Available records>
·····
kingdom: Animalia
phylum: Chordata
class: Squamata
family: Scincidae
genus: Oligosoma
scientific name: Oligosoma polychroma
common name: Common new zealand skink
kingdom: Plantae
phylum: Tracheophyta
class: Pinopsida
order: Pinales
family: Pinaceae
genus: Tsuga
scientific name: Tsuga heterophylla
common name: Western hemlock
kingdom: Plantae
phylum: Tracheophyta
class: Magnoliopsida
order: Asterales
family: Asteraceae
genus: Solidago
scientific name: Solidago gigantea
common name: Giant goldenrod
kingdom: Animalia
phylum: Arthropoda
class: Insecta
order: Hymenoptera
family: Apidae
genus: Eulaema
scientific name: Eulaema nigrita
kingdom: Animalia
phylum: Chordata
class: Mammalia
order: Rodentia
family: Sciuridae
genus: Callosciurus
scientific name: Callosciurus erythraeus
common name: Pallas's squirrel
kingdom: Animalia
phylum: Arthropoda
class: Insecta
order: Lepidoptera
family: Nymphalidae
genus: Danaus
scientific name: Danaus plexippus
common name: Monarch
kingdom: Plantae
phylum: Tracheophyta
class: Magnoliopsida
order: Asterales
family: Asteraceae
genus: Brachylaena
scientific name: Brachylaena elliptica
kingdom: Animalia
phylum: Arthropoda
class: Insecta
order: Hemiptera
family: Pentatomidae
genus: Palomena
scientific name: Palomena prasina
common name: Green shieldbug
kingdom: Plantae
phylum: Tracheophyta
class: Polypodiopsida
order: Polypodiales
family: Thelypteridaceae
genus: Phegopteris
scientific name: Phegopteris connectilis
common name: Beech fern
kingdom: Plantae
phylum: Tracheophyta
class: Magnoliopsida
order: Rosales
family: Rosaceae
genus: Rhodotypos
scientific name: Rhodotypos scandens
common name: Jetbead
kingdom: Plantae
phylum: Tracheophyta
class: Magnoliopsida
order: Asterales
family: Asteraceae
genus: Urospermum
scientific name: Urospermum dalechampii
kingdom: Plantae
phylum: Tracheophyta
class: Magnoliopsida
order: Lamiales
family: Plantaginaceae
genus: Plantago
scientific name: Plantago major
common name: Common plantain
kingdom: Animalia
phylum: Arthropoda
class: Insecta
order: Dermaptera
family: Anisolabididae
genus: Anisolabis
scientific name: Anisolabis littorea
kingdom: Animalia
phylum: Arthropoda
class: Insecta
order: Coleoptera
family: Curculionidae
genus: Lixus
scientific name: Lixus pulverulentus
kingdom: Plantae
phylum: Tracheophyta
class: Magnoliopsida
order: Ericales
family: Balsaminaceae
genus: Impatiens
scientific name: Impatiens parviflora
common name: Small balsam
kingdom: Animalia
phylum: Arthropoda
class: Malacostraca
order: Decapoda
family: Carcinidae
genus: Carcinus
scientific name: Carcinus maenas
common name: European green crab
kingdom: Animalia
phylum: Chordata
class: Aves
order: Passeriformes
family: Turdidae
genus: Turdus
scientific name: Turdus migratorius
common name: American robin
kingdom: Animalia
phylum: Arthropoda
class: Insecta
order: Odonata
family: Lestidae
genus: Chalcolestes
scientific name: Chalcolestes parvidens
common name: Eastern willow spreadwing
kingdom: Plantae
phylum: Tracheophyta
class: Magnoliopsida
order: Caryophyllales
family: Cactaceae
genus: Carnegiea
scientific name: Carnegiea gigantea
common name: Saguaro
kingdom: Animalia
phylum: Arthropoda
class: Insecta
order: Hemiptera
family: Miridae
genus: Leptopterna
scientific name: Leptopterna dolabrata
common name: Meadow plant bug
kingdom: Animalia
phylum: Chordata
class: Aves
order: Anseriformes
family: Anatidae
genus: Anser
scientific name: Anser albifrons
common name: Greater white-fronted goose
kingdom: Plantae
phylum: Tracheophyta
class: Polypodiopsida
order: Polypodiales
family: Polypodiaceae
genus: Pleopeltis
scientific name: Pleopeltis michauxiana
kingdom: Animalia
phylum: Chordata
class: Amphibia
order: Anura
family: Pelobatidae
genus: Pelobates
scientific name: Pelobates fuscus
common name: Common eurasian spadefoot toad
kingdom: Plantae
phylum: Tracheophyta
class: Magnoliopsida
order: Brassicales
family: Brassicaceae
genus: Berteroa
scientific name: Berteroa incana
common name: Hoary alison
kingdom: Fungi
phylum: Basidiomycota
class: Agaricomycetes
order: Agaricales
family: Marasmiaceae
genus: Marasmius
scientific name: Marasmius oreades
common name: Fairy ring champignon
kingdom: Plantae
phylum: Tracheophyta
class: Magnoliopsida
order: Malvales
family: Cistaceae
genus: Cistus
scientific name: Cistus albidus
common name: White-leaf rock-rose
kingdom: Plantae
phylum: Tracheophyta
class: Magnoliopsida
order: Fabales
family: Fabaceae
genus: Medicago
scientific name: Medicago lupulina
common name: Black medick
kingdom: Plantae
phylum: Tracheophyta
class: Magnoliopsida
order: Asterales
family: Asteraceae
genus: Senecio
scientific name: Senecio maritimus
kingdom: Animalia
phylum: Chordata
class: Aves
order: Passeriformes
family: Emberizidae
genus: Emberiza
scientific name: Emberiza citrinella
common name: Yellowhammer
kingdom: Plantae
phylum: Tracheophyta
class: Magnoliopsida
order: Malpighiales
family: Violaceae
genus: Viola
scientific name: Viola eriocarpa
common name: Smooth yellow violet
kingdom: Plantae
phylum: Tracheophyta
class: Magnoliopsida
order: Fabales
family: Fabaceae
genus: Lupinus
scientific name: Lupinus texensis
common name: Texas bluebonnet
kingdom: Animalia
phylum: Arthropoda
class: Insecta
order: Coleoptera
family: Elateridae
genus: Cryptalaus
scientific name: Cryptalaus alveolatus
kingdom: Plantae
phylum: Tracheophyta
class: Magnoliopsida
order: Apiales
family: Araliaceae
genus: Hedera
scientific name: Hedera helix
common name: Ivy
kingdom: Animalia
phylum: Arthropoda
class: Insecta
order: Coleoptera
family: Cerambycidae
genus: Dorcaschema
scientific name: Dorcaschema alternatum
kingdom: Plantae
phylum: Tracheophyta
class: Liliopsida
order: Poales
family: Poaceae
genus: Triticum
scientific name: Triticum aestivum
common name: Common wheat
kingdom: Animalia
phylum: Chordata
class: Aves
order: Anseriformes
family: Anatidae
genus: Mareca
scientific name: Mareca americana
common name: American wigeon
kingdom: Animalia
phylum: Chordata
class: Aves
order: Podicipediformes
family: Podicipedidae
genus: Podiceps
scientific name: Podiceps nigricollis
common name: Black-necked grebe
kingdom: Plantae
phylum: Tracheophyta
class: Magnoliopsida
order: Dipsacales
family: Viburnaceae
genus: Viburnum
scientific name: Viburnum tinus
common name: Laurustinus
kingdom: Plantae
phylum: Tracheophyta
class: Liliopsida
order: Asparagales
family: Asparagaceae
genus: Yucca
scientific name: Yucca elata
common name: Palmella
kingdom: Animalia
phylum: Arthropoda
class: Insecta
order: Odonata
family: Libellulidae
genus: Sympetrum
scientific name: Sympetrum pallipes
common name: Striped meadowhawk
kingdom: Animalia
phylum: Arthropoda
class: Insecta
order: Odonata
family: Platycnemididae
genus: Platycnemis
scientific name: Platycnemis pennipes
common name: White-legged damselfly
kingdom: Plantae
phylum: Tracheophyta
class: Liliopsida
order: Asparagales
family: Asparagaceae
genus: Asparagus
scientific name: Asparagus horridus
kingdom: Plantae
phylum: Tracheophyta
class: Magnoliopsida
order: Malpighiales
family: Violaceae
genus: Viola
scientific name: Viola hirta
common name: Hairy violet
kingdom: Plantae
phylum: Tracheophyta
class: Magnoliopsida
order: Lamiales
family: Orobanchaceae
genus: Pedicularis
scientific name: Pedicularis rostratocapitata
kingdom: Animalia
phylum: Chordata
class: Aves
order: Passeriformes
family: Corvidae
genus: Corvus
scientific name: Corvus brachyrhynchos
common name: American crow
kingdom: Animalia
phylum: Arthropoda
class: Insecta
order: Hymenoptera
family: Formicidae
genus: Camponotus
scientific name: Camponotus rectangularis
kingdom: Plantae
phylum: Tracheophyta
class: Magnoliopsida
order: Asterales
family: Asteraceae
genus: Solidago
·····
Your instructions> Rewrite the listing from its first line through the line with "genus: Callosciurus", changing every "common name" to "vernacular name" and leaving everything else the same. Return only those lines.

Reply to the task>
kingdom: Animalia
phylum: Chordata
class: Squamata
family: Scincidae
genus: Oligosoma
scientific name: Oligosoma polychroma
vernacular name: Common new zealand skink
kingdom: Plantae
phylum: Tracheophyta
class: Pinopsida
order: Pinales
family: Pinaceae
genus: Tsuga
scientific name: Tsuga heterophylla
vernacular name: Western hemlock
kingdom: Plantae
phylum: Tracheophyta
class: Magnoliopsida
order: Asterales
family: Asteraceae
genus: Solidago
scientific name: Solidago gigantea
vernacular name: Giant goldenrod
kingdom: Animalia
phylum: Arthropoda
class: Insecta
order: Hymenoptera
family: Apidae
genus: Eulaema
scientific name: Eulaema nigrita
kingdom: Animalia
phylum: Chordata
class: Mammalia
order: Rodentia
family: Sciuridae
genus: Callosciurus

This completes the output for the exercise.